You can use any repository hosting solution (e.g. GitHub, GitLab, GIN) or follow the procedure described in the WebDAV walkthrough as long as the published dataset can be reachable by INF.

Once this has been done, please notify INF by email (m.szczepanik at fz-juelich.de), and we will clone the dataset and parse the relevant information, adding it to the data catalog.

Scenario B: NON-shareable DataLad dataset

In this scenario the project has DataLad datasets that can NOT be shared, and the main question becomes:

How can a tabby record (including file metadata) be generated in the most efficient way, and how should this addition be deposited, such that these records can populate the data catalog without having to share or publish the DataLad dataset?

1. Save tabby records to dedicated locations

For a maintainable structure and keeping the complete dataset including its metadata under version control, it is highly recommended to create and place tabby records in the same location as described in Scenario A steps 1 through 3.

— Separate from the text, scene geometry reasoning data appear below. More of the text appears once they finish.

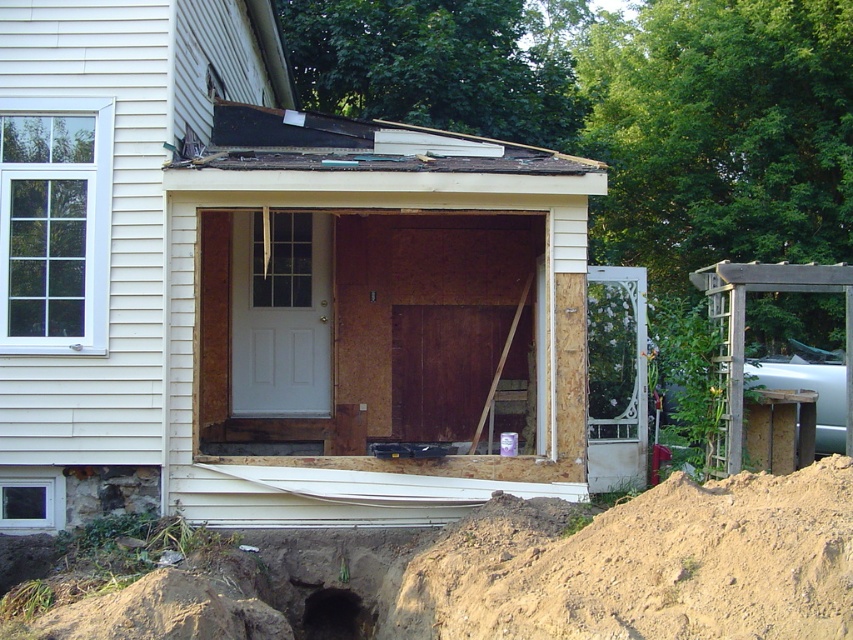
You are a construction worker standing near the door. You need to move a heavy tool from the brown dirt mound at lower right to the black dirt hole at lower center. Can you directly move it without stepping over any obstacles?

The brown dirt mound at lower right is in front of the black dirt hole at lower center, so you can directly move the tool from the brown dirt mound at lower right to the black dirt hole at lower center without needing to step over any obstacles between them.

You are standing at the construction site and see a point marked at coordinate (645, 564). Based on the scene description, where is this point located?

The point at coordinate (645, 564) is located on the brown dirt mound at lower right.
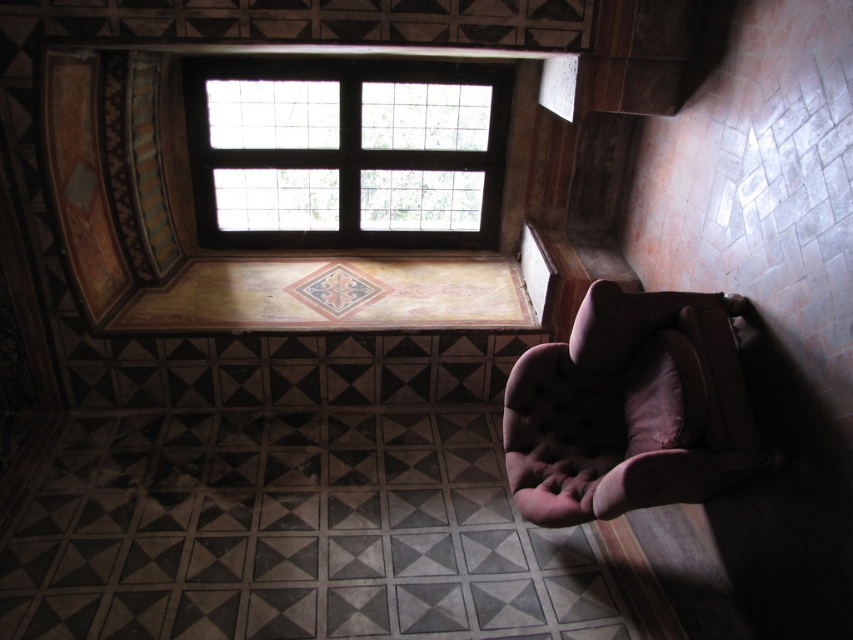
Question: Is wooden grid window at upper center closer to camera compared to velvet brown armchair at lower right?

Choices:
 (A) yes
 (B) no

Answer: (B)

Question: Which object is closer to the camera taking this photo?

Choices:
 (A) velvet brown armchair at lower right
 (B) wooden grid window at upper center

Answer: (A)

Question: Which object appears closest to the camera in this image?

Choices:
 (A) velvet brown armchair at lower right
 (B) wooden grid window at upper center

Answer: (A)

Question: Among these points, which one is farthest from the camera?

Choices:
 (A) (701, 369)
 (B) (260, 134)

Answer: (B)

Question: Can you confirm if wooden grid window at upper center is positioned below velvet brown armchair at lower right?

Choices:
 (A) no
 (B) yes

Answer: (A)

Question: Can you confirm if wooden grid window at upper center is wider than velvet brown armchair at lower right?

Choices:
 (A) yes
 (B) no

Answer: (A)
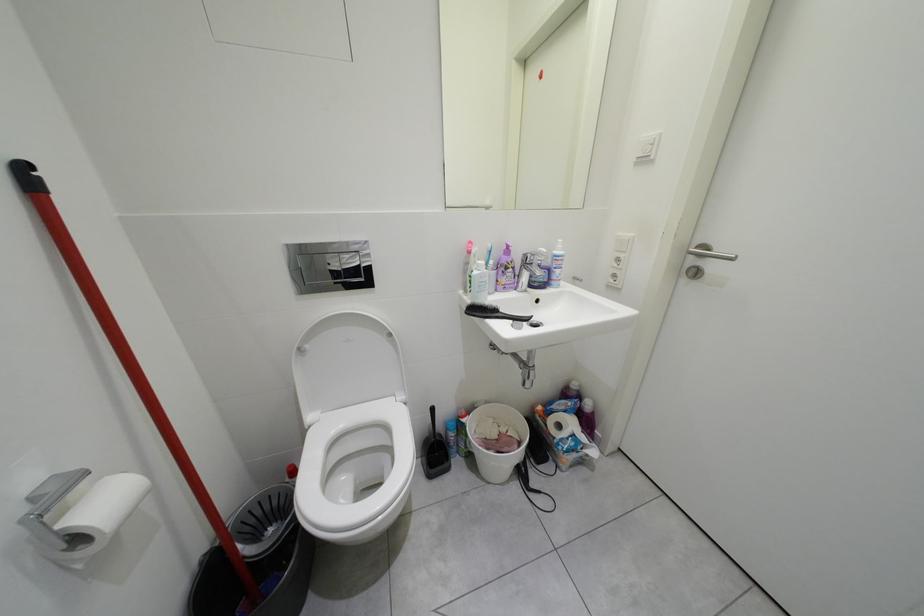
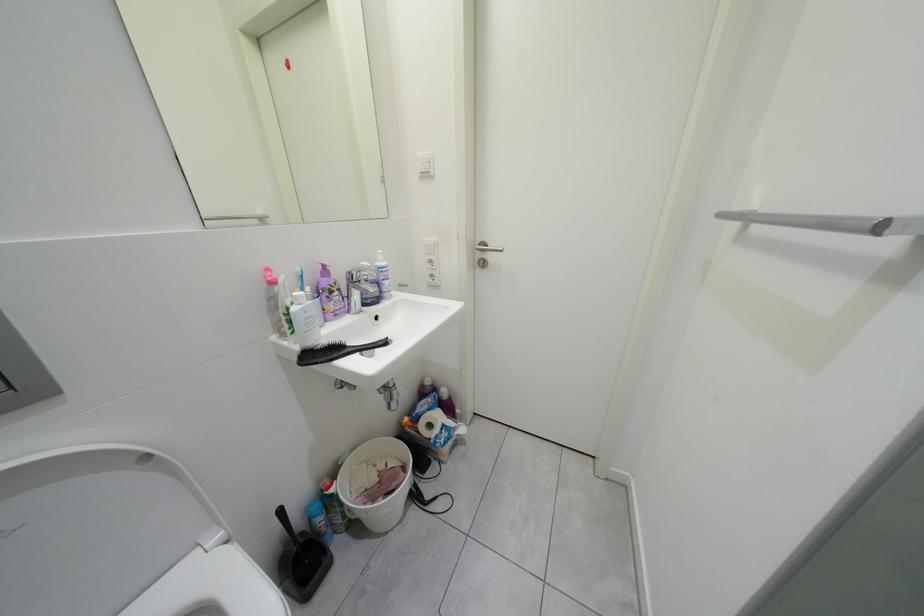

2. [Optional] Create the files table

The files table is an optional addition to the tabby record and lists one or more files that form part of the DataLad dataset. Such a file listing can be easily generated based on the output of datalad status - see the status2tabby.py script, which uses the datalad-next extension, for an example implementation that you can also use directly:

usage: status2tabby.py [-h] dataset outfile

positional arguments:
  dataset     Dataset for which files will be listed
  outfile     Name of tsv file to write

options:
  -h, --help  show this help message and exit

3. Publish the metadata

For manual deposition, copy and send all tabby records to the INF project coordinator via email.

For deposition using Git / DataLad, open a GitHub pull request for the sfb1451/all-datasets superdataset (fork and clone the superdataset, add your tabby files collection under .datalad/tabby, push changes to your GitHub account and open a PR in GitHub's interface).